8.23.2010

Scott Pilgrim vs. The World

Epic in an epically-fun way, Scott Pilgrim vs. The World features a foot-tapping peerless mix of original tunes and classic alternative tracks, an energy, wisdom and fun that made me long for the days of youth and thankful I'm where I'm at now, and an arresting and never boring visual style and pace.  In other words, it's worth your ten bucks.

Per the credits which I stayed after to watch, the actors themselves played the original songs written by Beck, and they are the most resonant part of a film about resonance.  If there were ever songs that made you want to be a bass player, these would be the ones.  From the opening track of "We Are Sex Bob-Omb" through the final set piece, I was just blown away by the compositions.  I ordered the soundtrack when I got home, which is fortunately very originals-heavy.  An obvious choice in retrospect, Frank Black's "I Heard Ramona Sing" would have not been so much a sad omission as a crime if it hadn't been used for Ramona Flowers' introduction.  I mean, if not in a film centrally about a boy's obsessive love for a girl named Ramona,  when?

Speaking of the multi-color-choiced Ramona (Her line "I change my hair color every week.  Get used to it," is at once dismissive and inviting.  It's not so much an instruction to deal with the changes as a command to ignore the little shit.), Mary Elizabeith Winstead pull soff the apathetic, but engaging allure of Ramona well.  I have the self-respect enough to know that I am not in love with her, but i could watch her change her hair color all day.  It helps that I am a sucker for green, blue, purple hair on a girl.

And while I'm definitely not a sucker for dudes with faux-blonde highlights, Brandon Routh's turn as Todd, the powerful Vegan ex, is perfectly understated and hilarious.  Vegans, you see, gain their powers from an inflated sense of self-importance and moral superiority (kind of like a lot of religious folks), and his fight with Scott proves that power is tough to beat.  Unfortunately for us in the real-world, the Vegan- (or god-) police aren't around when you need them.
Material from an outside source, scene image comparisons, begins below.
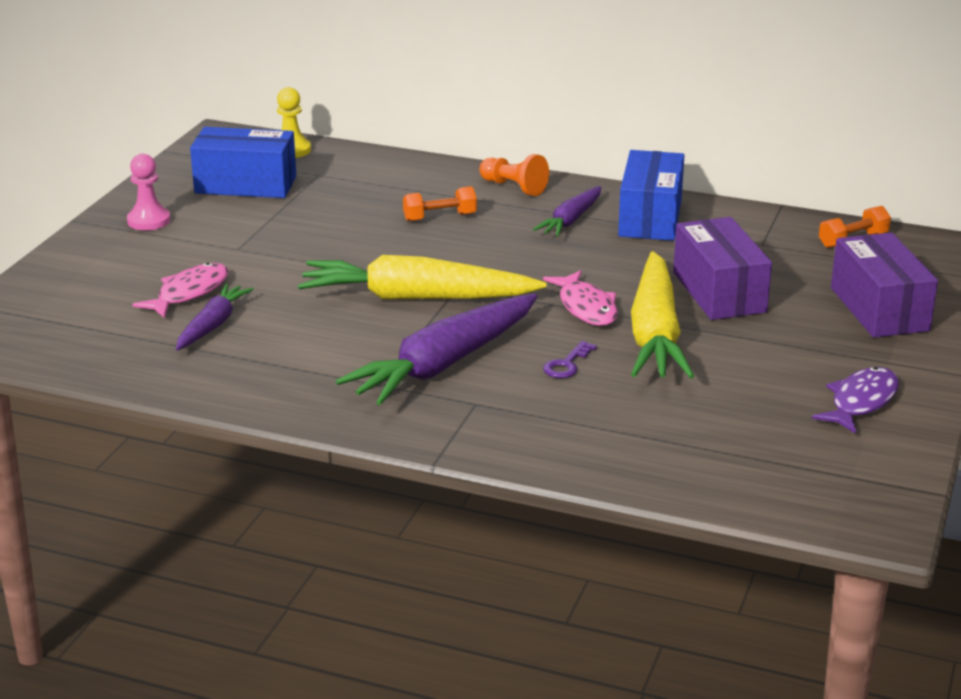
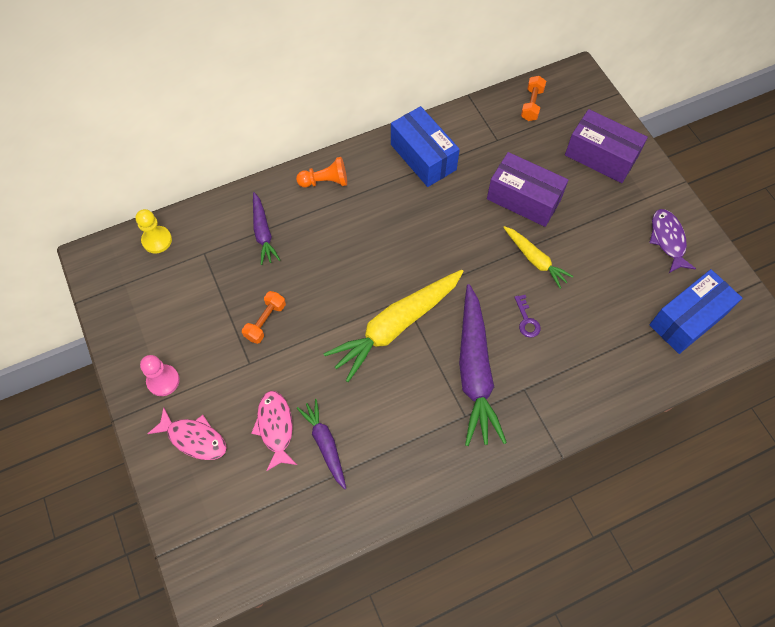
camera: 45 degrees left, 35 degrees up
(245, 185) = (174, 297): blue box -> blue box (688, 319)
(440, 217) = (321, 242): orange dumbbell -> orange dumbbell (265, 321)
(571, 220) = (388, 190): purple carrot -> purple carrot (263, 232)
(586, 307) = (482, 264): pink fish -> pink fish (194, 438)
(655, 334) = (535, 259): yellow carrot -> yellow carrot, size x0.54

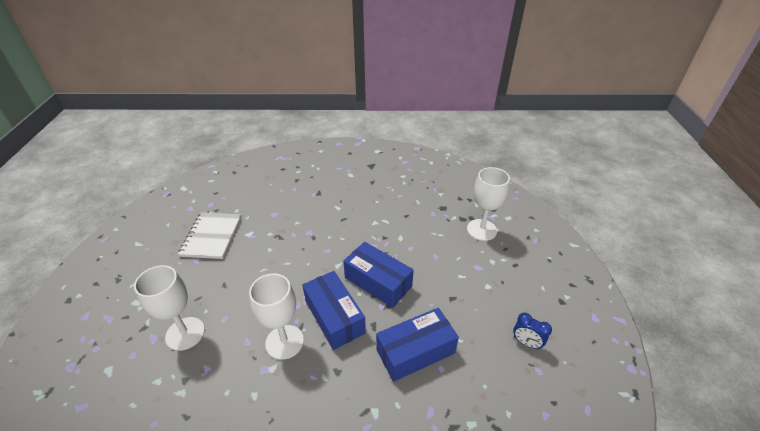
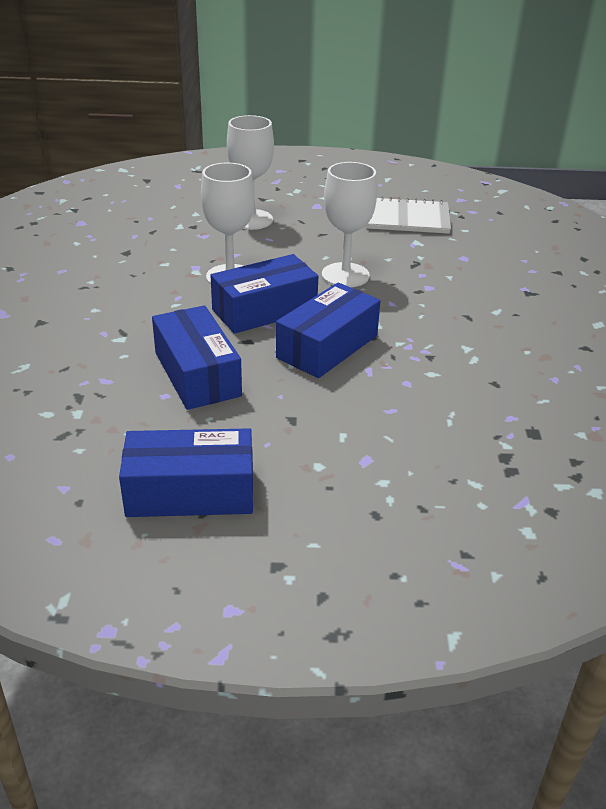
camera: 90 degrees right, 5 degrees down
(481, 230) = (475, 480): white goblet -> white goblet (345, 275)
(526, 343) = (190, 492): blue clock -> blue box

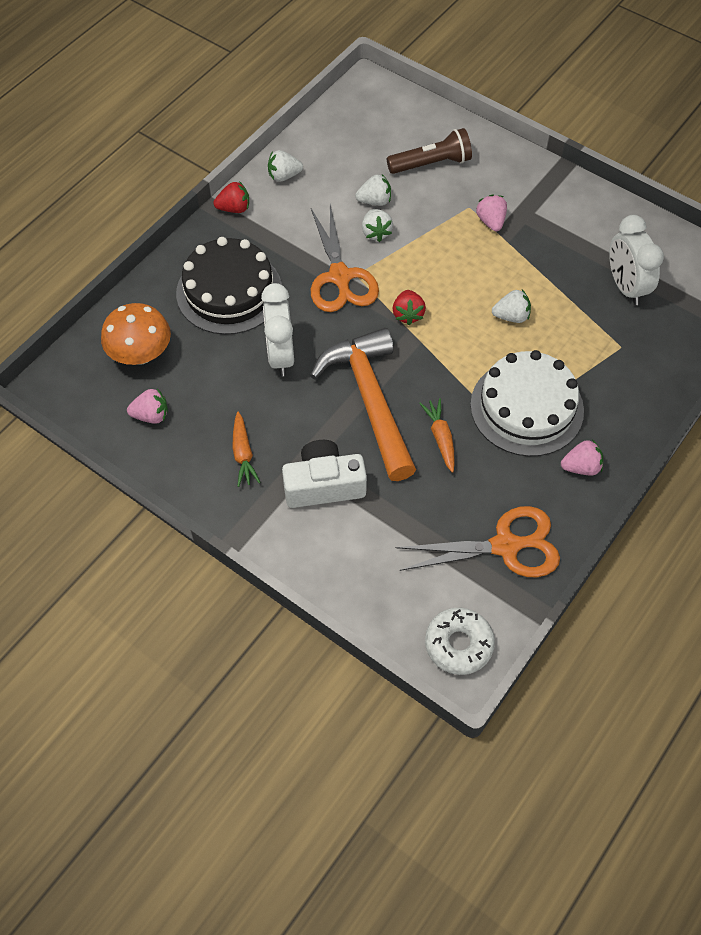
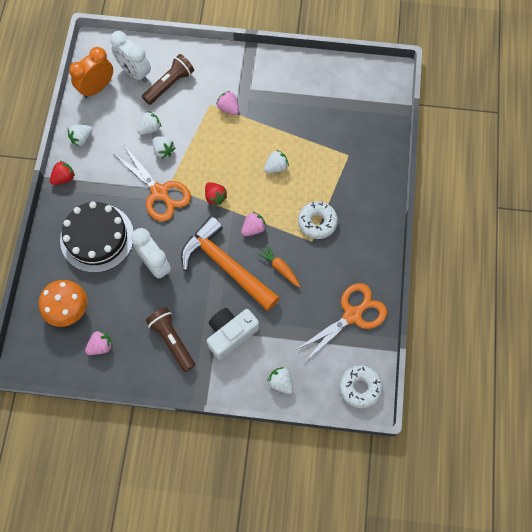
camera: 30 degrees left, 10 degrees up
(243, 454) = (172, 341): orange carrot -> brown flashlight
(339, 130) = (97, 88): none -> orange clock
(352, 579) = (281, 382): none -> white strawberry
(527, 407) = (317, 222): white cake -> white donut
(581, 467) = (367, 244): pink strawberry -> pink strawberry (253, 228)
(625, 287) = (330, 114): white clock -> white clock (135, 72)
The entire film, in case you haven't seen the trailer, is presented in video-game format.  Each ex of Ramona's that Scott must defeat to date her (the league of bitter exes was formed by one of her former flames) are part of the seven levels.  Each has a different power, each stronger as the levels increase, and each worth more.  The visuals are amazing, the comic-balloons more appropriate and informational than annoying, and the cartoonish violence blends well into a mainstream film that actually has a lot to say about youthful relationships.  The poignant part for Scott, represented by a bigger, more powerful sword in his fight, is when the strength of self-respect is shown to be more powerful than love (really, puppy love).  Before that, he has to find out for himself that he too had treated relationships as poorly as Ramona has, that your baggage will indeed attack you later, and you need to be happy with yourself before you can be happy with others.  And breaking up is very very hard to do.  This film scores a lot for treating its youthful characters as the flawed ones we remember from our days in that mix -- everything is more dramatic, harder, simpler, and hormonal.  Or at least it seemed that way.